● WHAT NEEDS TO BE DONE
Recast the data below as a Markdown table with the columns "Row" and "Line", numbering each nonblank line in order. Leave the pictures out.

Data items

== == ==

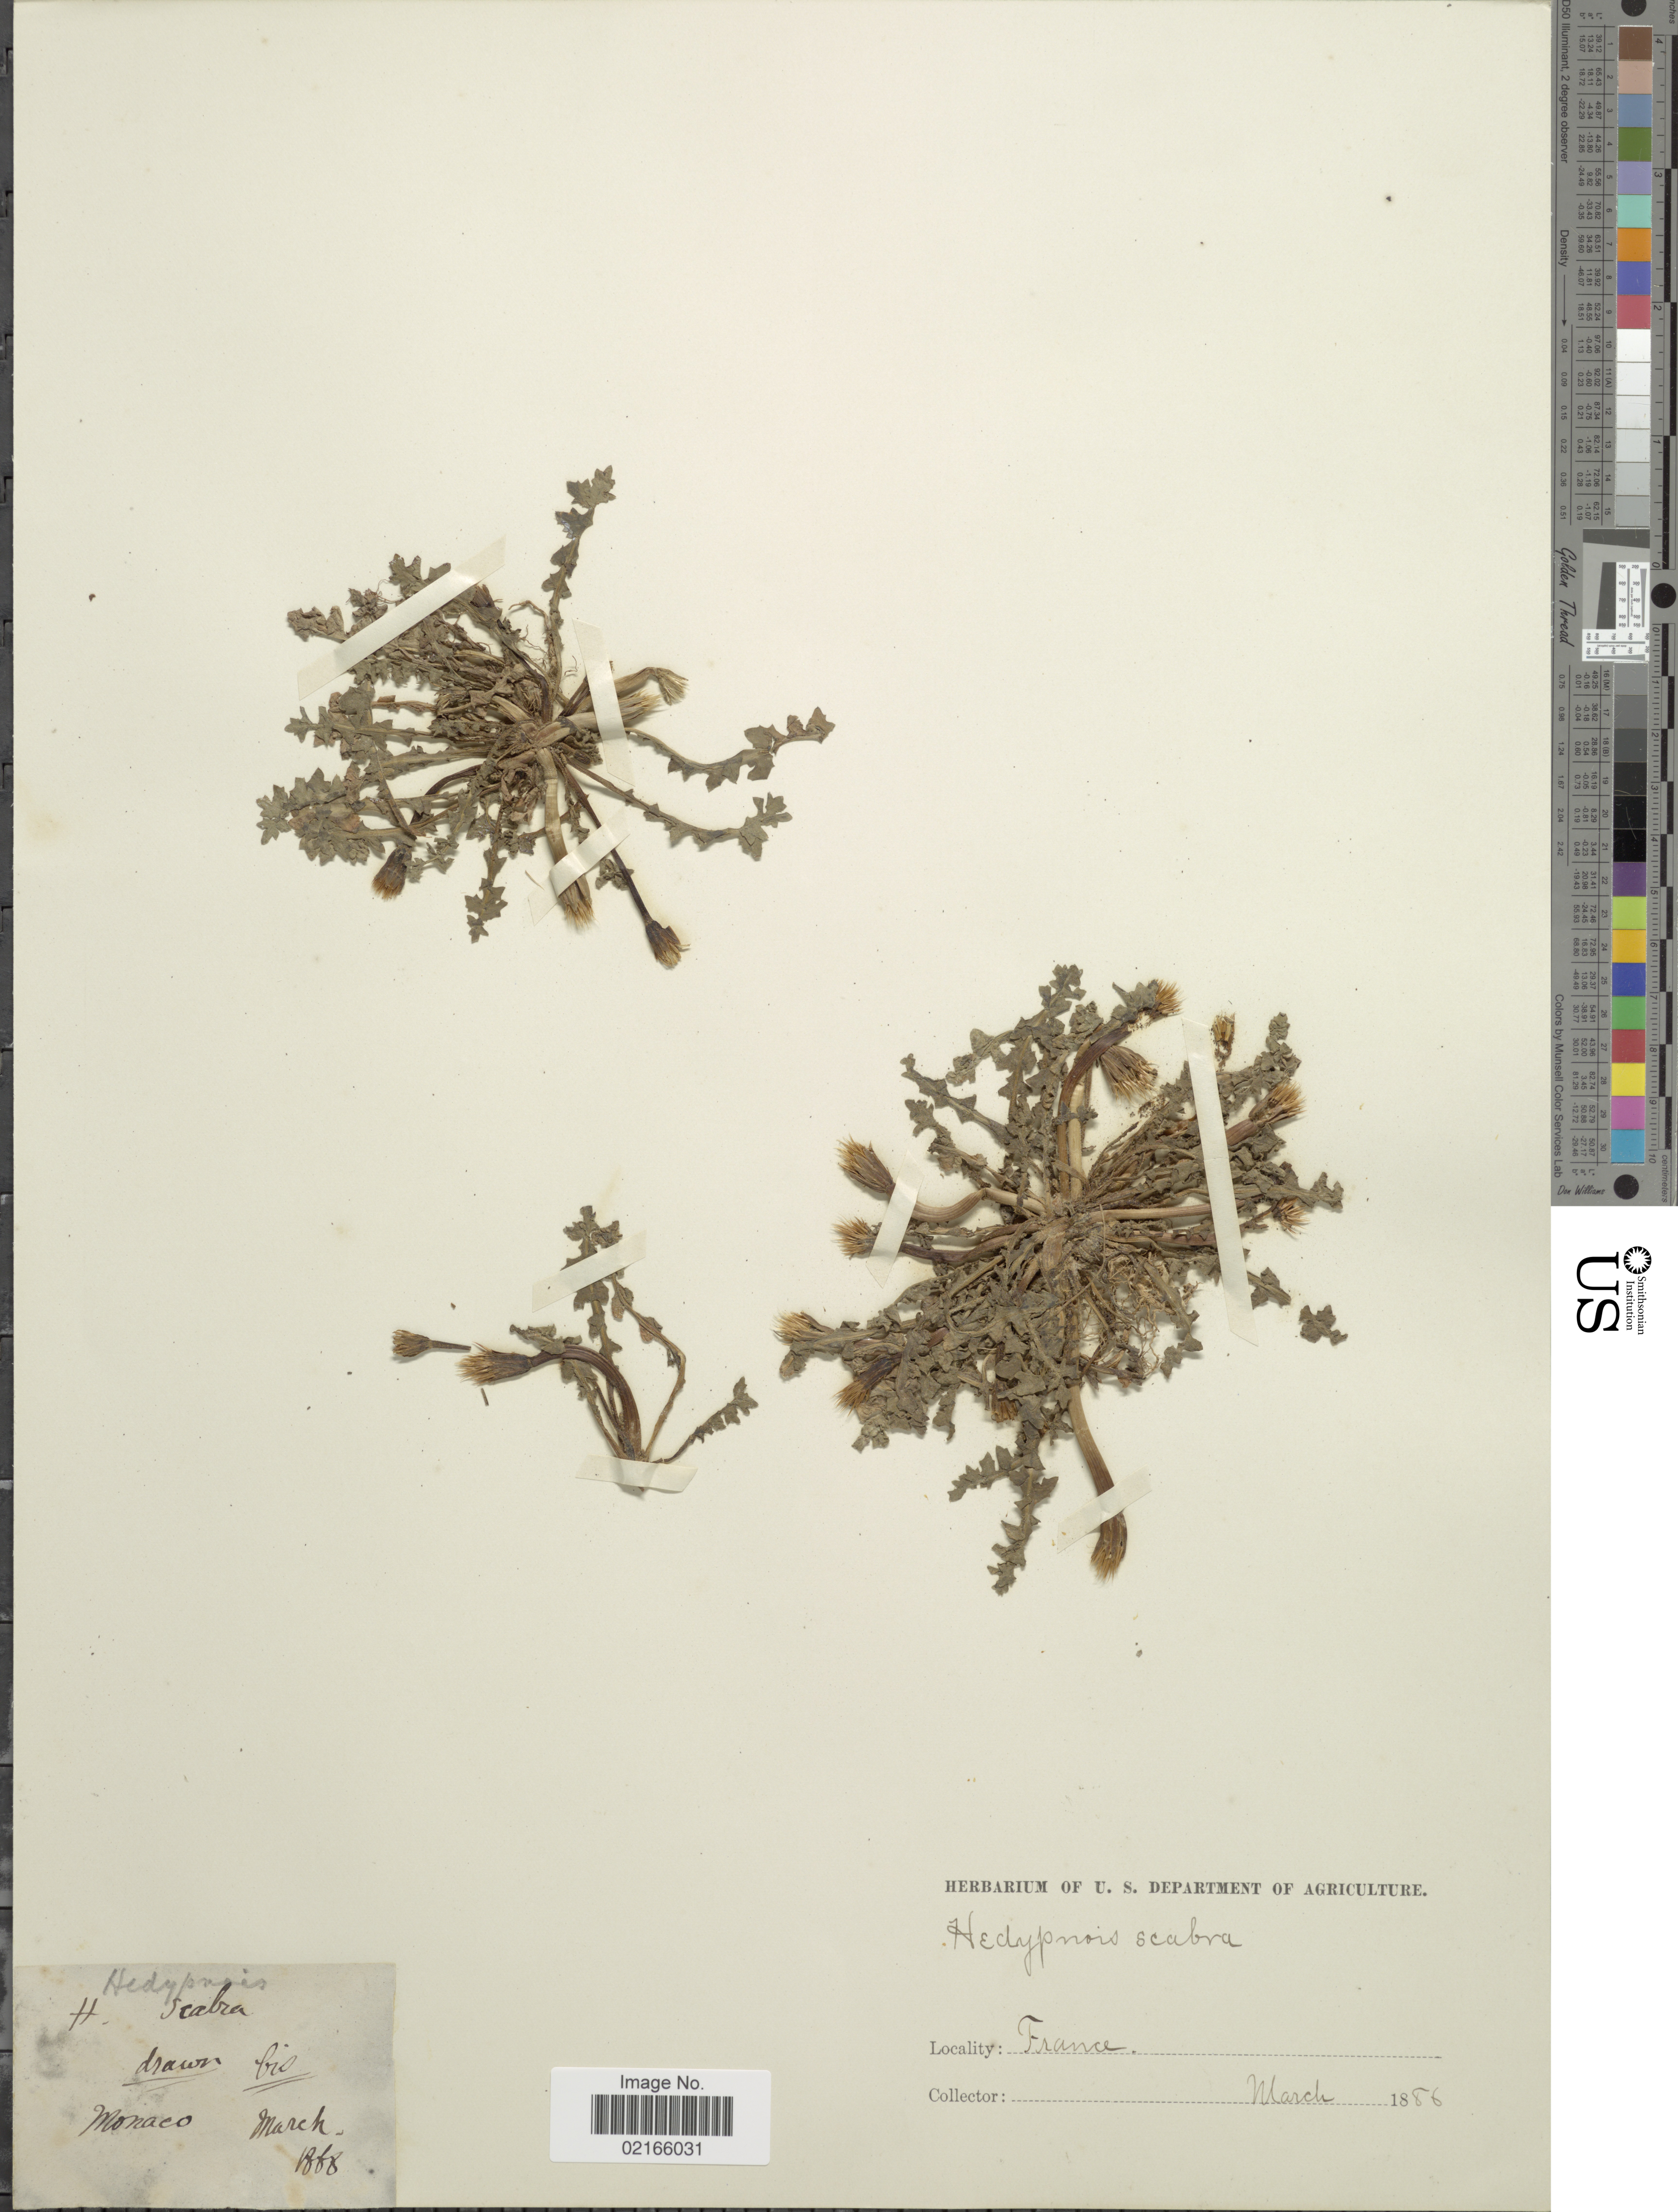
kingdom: Plantae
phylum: Tracheophyta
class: Magnoliopsida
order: Asterales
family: Asteraceae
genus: Koelpinia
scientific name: Koelpinia linearis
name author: Pall.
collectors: Facchini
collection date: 1886-03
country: France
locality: Monaco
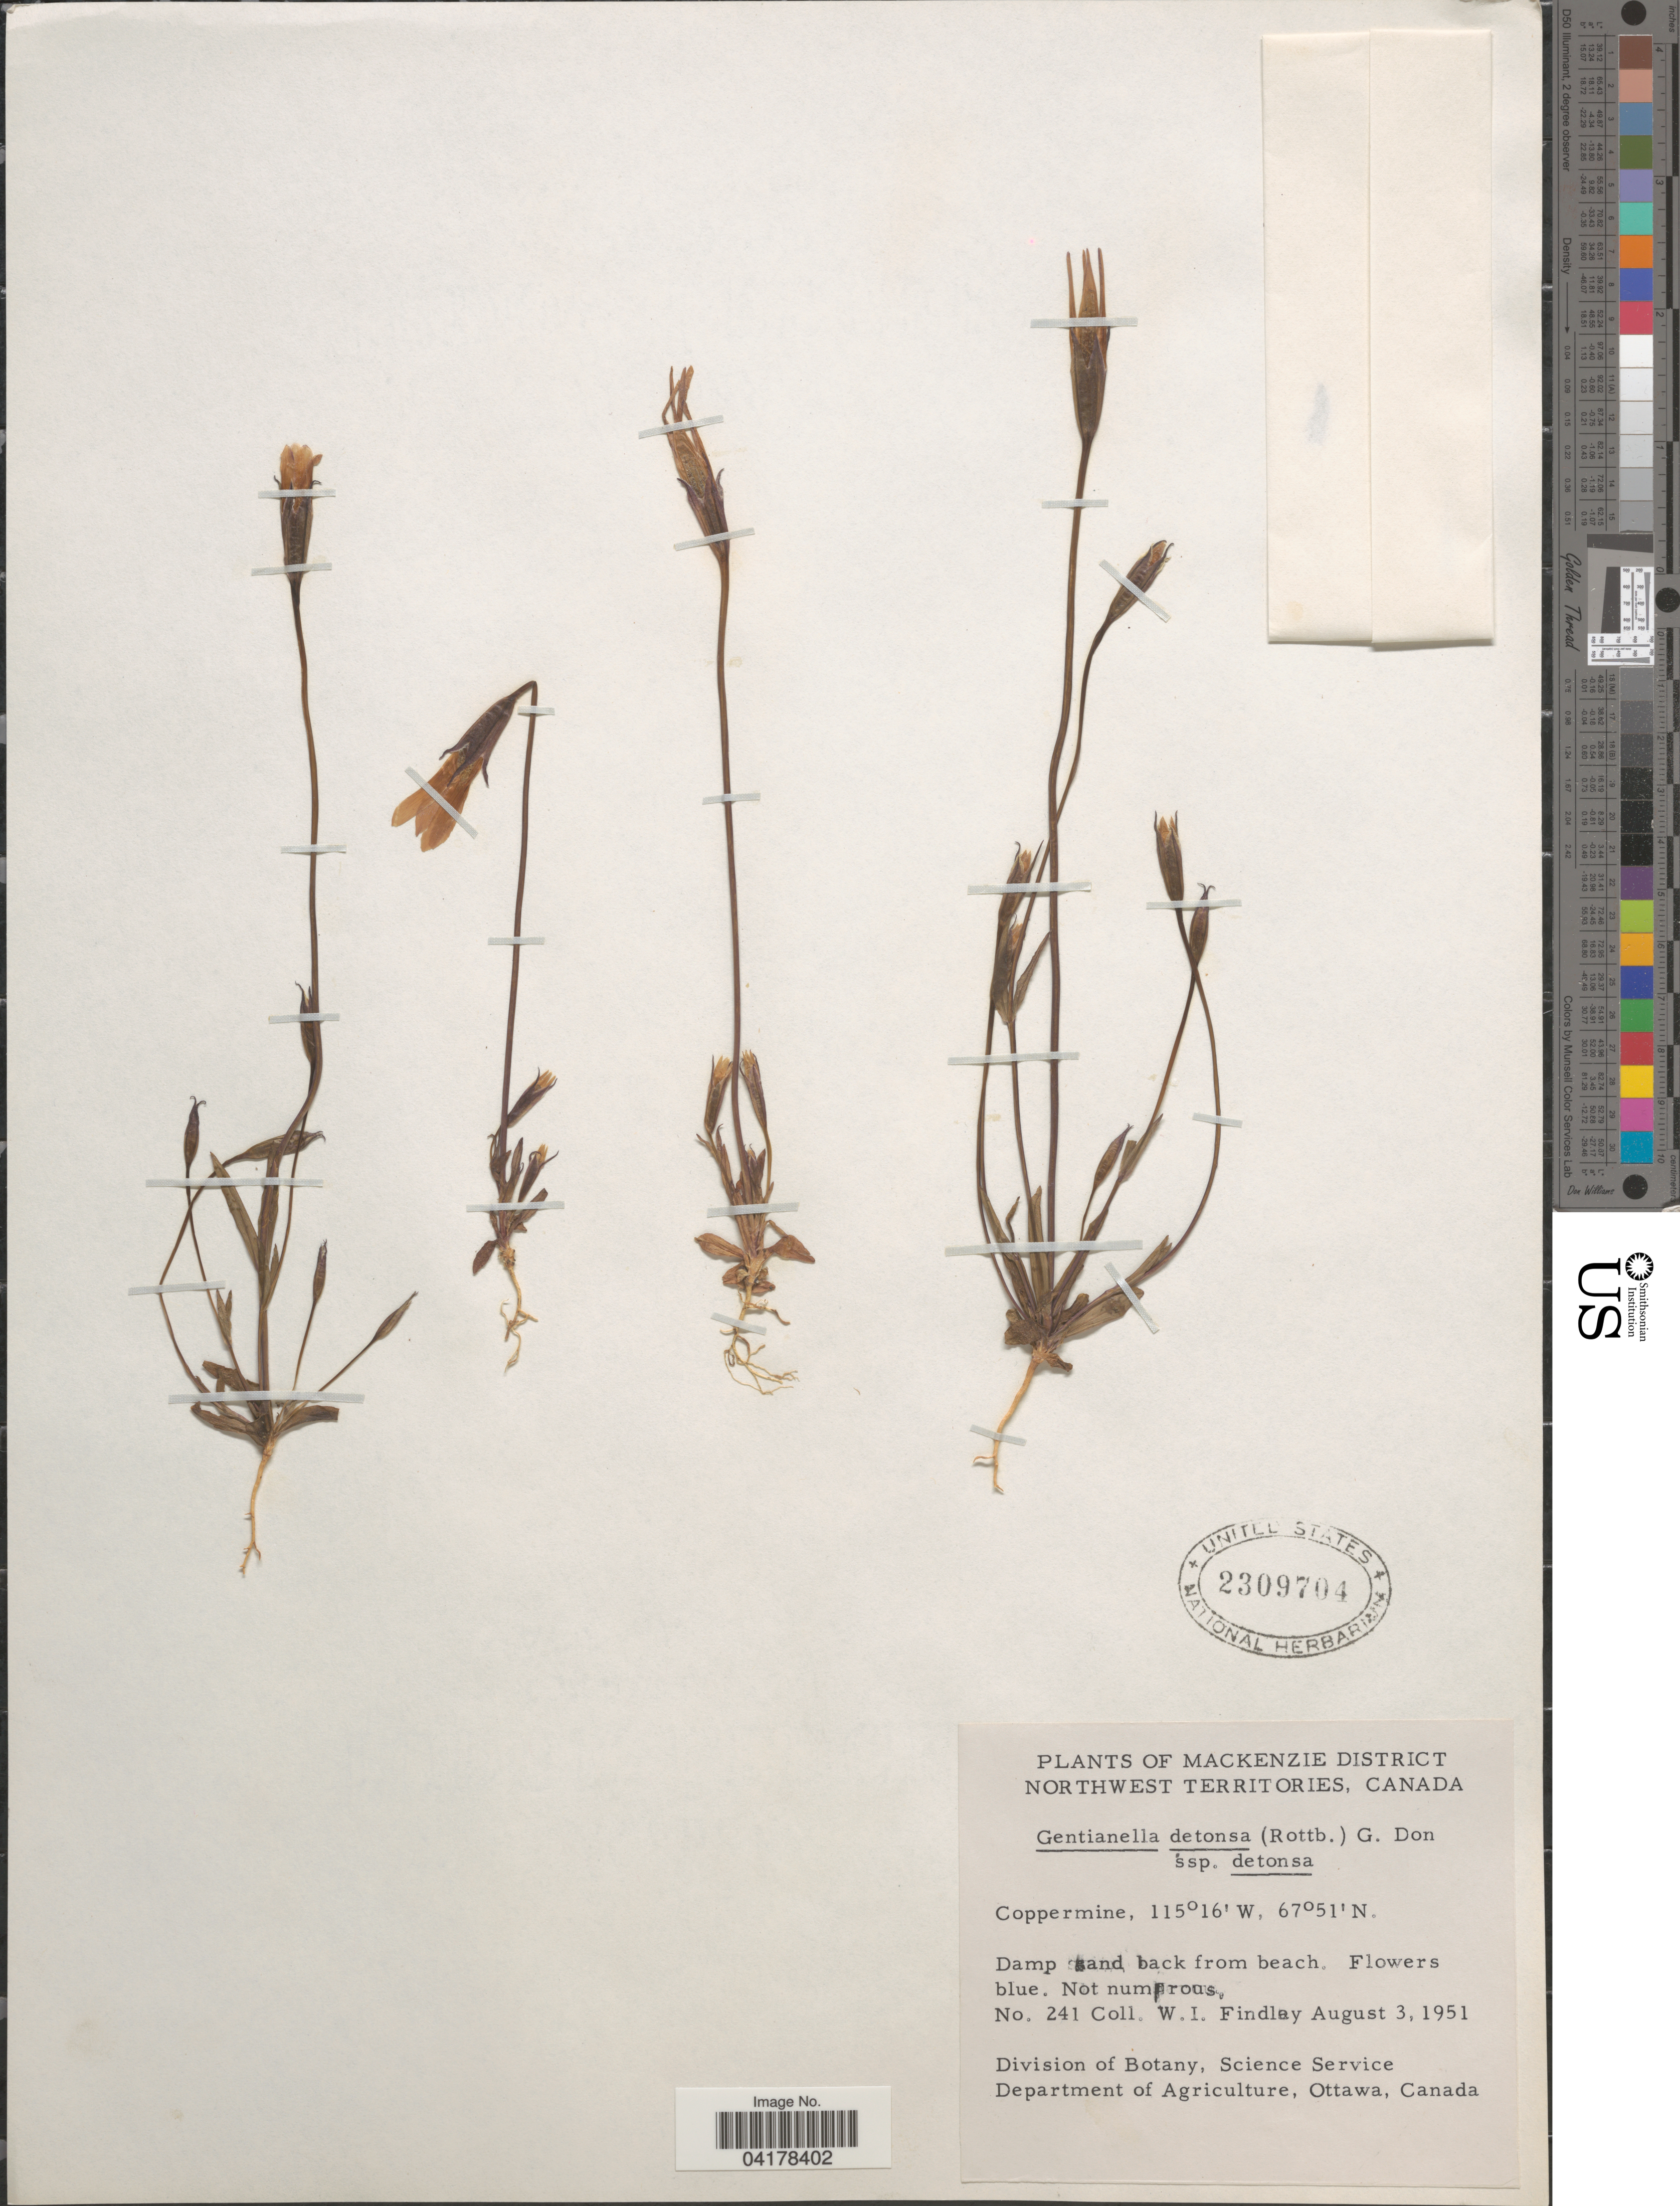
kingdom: Plantae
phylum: Tracheophyta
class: Magnoliopsida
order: Gentianales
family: Gentianaceae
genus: Gentianella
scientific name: Gentianella detonsa subsp. detonsa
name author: (Rottb.) G. Don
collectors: W. Findlay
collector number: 241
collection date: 1951-08-03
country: Canada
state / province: Northwest Territories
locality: Mackenzie District. Coppermine.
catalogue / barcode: US 2309704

== == ==

● EXERCISE RESULT
| Row | Line |
|---|---|
| 1 | kingdom: Plantae |
| 2 | phylum: Tracheophyta |
| 3 | class: Magnoliopsida |
| 4 | order: Asterales |
| 5 | family: Asteraceae |
| 6 | genus: Koelpinia |
| 7 | scientific name: Koelpinia linearis |
| 8 | name author: Pall. |
| 9 | collectors: Facchini |
| 10 | collection date: 1886-03 |
| 11 | country: France |
| 12 | locality: Monaco |
| 13 | kingdom: Plantae |
| 14 | phylum: Tracheophyta |
| 15 | class: Magnoliopsida |
| 16 | order: Gentianales |
| 17 | family: Gentianaceae |
| 18 | genus: Gentianella |
| 19 | scientific name: Gentianella detonsa subsp. detonsa |
| 20 | name author: (Rottb.) G. Don |
| 21 | collectors: W. Findlay |
| 22 | collector number: 241 |
| 23 | collection date: 1951-08-03 |
| 24 | country: Canada |
| 25 | state / province: Northwest Territories |
| 26 | locality: Mackenzie District. Coppermine. |
| 27 | catalogue / barcode: US 2309704 |